ETSU’s Sanders adjusts to ‘new normal’ with football on hold

ETSU football coach Randy Sanders is adjusting to life without football.
September 8, 2018 – Knoxville, Tennessee – Neyland Stadium: ETSU defensive back Tyrik Stewart (18), ETSU safety Tyree Robinson (16), ETSU head coach Randy Sanders, ETSU wide receiver Kobe Kelley (15) Image Credit: Dakota Hamilton/ETSU
By Dave Ongie, News Editor

On the Friday before the start of spring break, ETSU football coach Randy Sanders was in his element.

His players were finishing up their final offseason conditioning session that was supposed to usher in spring practice following a week off of school. This year’s spring camp was setting up to be particularly vital for a roster full of young players hungry to earn some playing time during the upcoming season.

But as Sanders stood up to address his team at the end of the conditioning session, he suddenly found himself in uncharted territory. Nothing in his 30 years of college football coaching could prepare him for the uncertainty his coaching staff and players were facing in the midst of the COVID-19 outbreak.

“It’s not something I’ve ever been through.

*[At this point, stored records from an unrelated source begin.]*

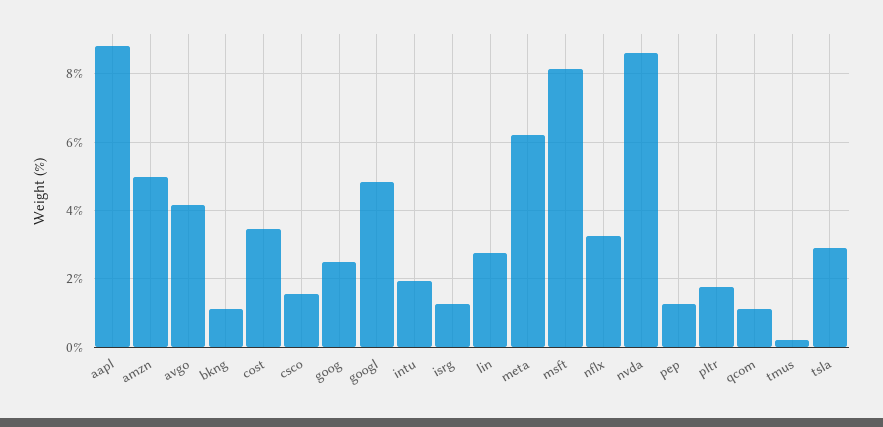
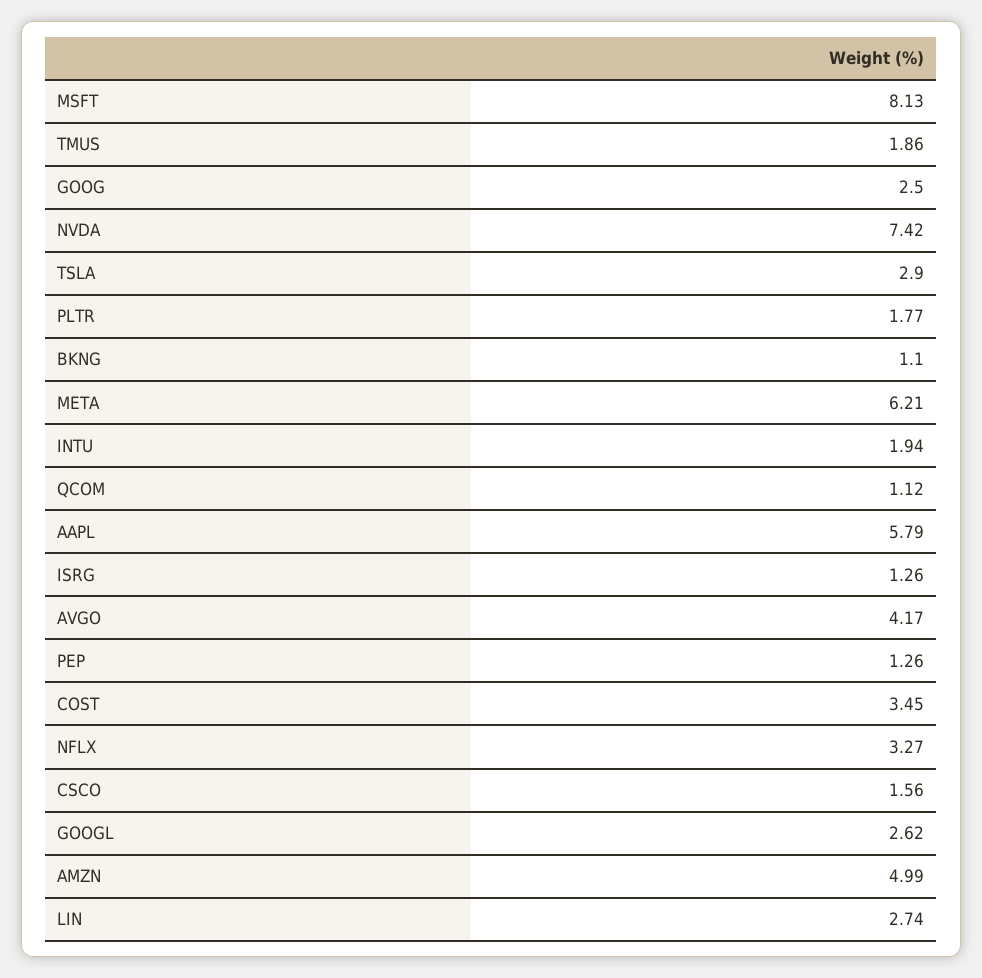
aapl: 8.8 -> 5.79
googl: 4.8 -> 2.62
nvda: 8.6 -> 7.42
tmus: 0.2 -> 1.86

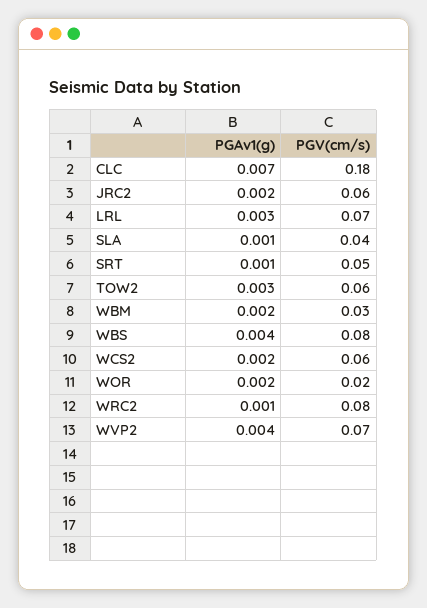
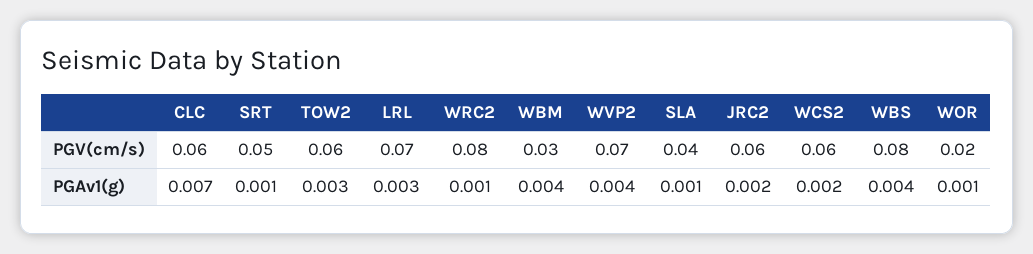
PGV(cm/s), CLC: 0.18 -> 0.06
PGAv1(g), WBM: 0.002 -> 0.004
PGAv1(g), WOR: 0.002 -> 0.001

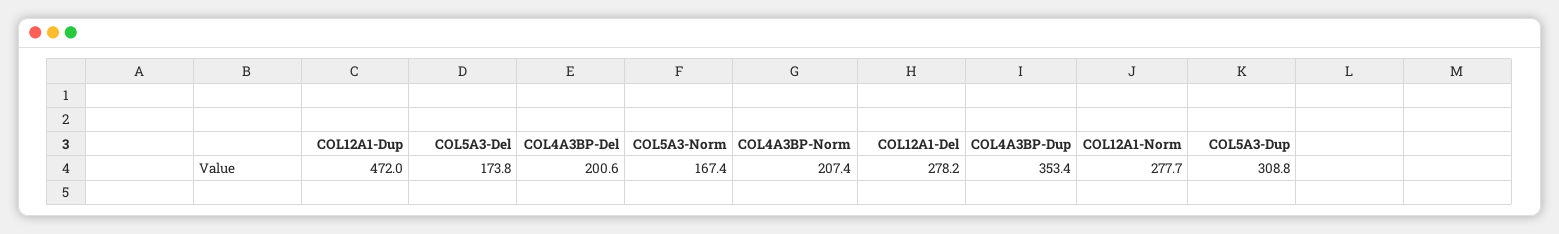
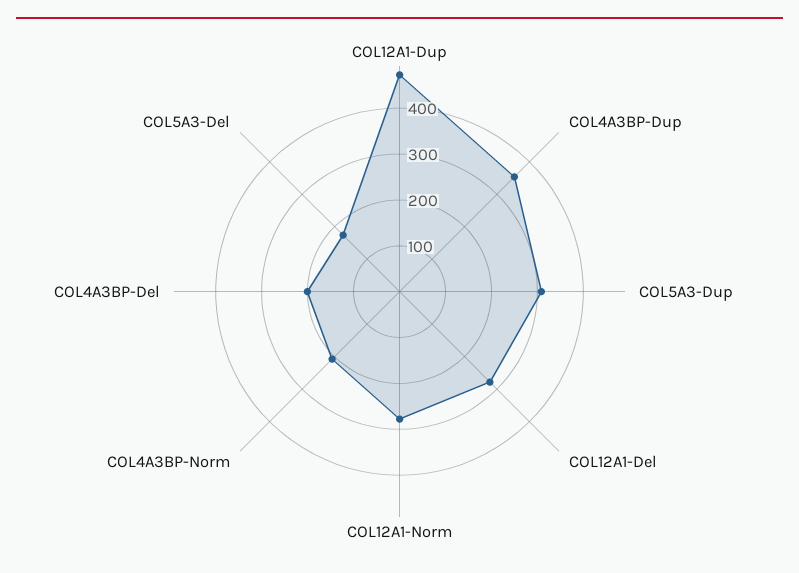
COL5A3-Norm: 167.4 -> none

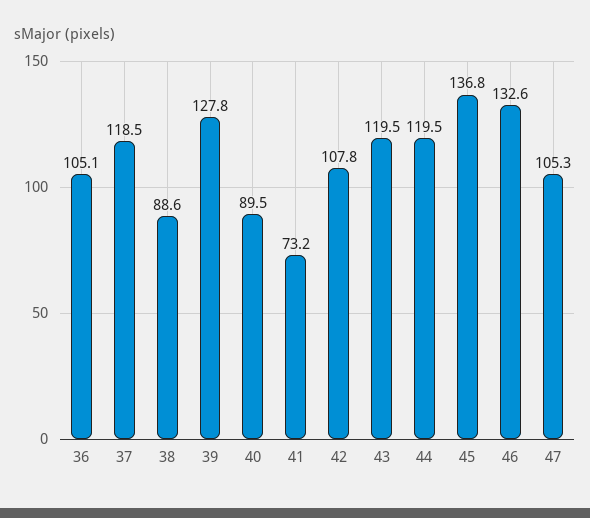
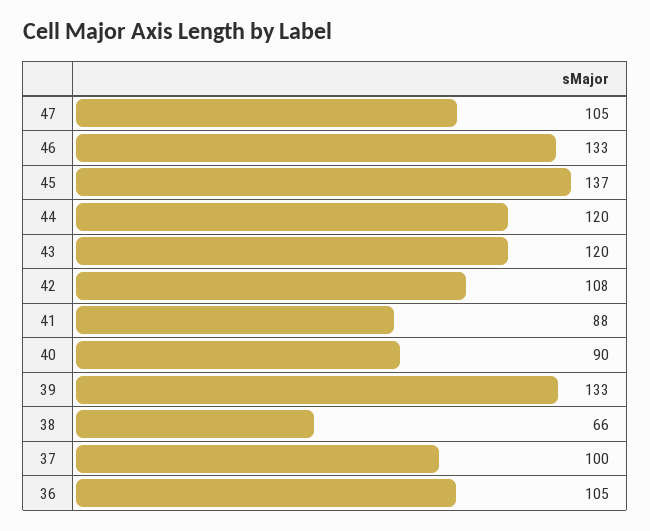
37: 118.5 -> 100
38: 88.6 -> 66
39: 127.8 -> 133
41: 73.2 -> 88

There are not many people alive on earth who have been through any situation like this,” Sanders said. “I told them I had no clue what the future looked like, what was going to happen, but go home, stay safe and be careful traveling.”

And just like that, the ETSU football team scattered to the four winds. Social distancing has left college football in a state of suspended animation with players at home doing their best to knock out online coursework and stay in shape so they’re ready to return to the field at a time that has yet to be determined.

In Johnson City, Sanders has been working the phones extensively to keep tabs on his players as they continue to work out and take online classes in their respective homes. He’s also watching a lot of game film of his own team as well as tape of prospects, and he’s in regular contact with his assistant coaches.

Since ETSU athletic director Scott Carter lives just down the street, the two men are occasionally able to have a face-to-face meeting, albeit at a safe distance, at the end of Sanders’ driveway. Other than that, Sanders admits to being a little stir-crazy with his spring routine thrown out of whack.

“I have cleaned my boat about 15 times even though I’m not getting much chance to get it dirty,” he said. “I probably have been driving my wife and daughter crazy.”

While everybody seems to be getting used to the “new normal” of social distancing, the big question in every sector of American life is what life after distancing measures will look like. With the traditional start of football season just over four months away, Sanders isn’t sure what exactly next season will look like.

For now, he is keenly aware that the loss of spring practice came at an inopportune time for his program. “If there was ever a team I’ve been around that needed spring practice, this was it,” he said. “We have so many freshmen and sophomores, so many unproven guys that needed to go out there and show what they could do. As coaches, we needed to see what they could do, because these 15 days in spring are critical going forward so you know how to plan once you get into May, June, July and into August.”

No matter what happens between now and the kickoff of next football season, Sanders knows the offseason is likely to remain atypical. In order to ensure player safety, he said at least 30 days of conditioning and practice will be required in order for his team to be ready to safely take the field.

For now, Sanders will be keeping his boat clean, enjoying home-cooked meals and doing whatever he can to ensure his team is ready to go when the time comes.

“All I know is I wake up in the morning and I do what I can do,” he said. “As I tell the team, you control what you can control, and you can’t worry about the rest of the stuff. I don’t have a lot of control over the timetable right now.”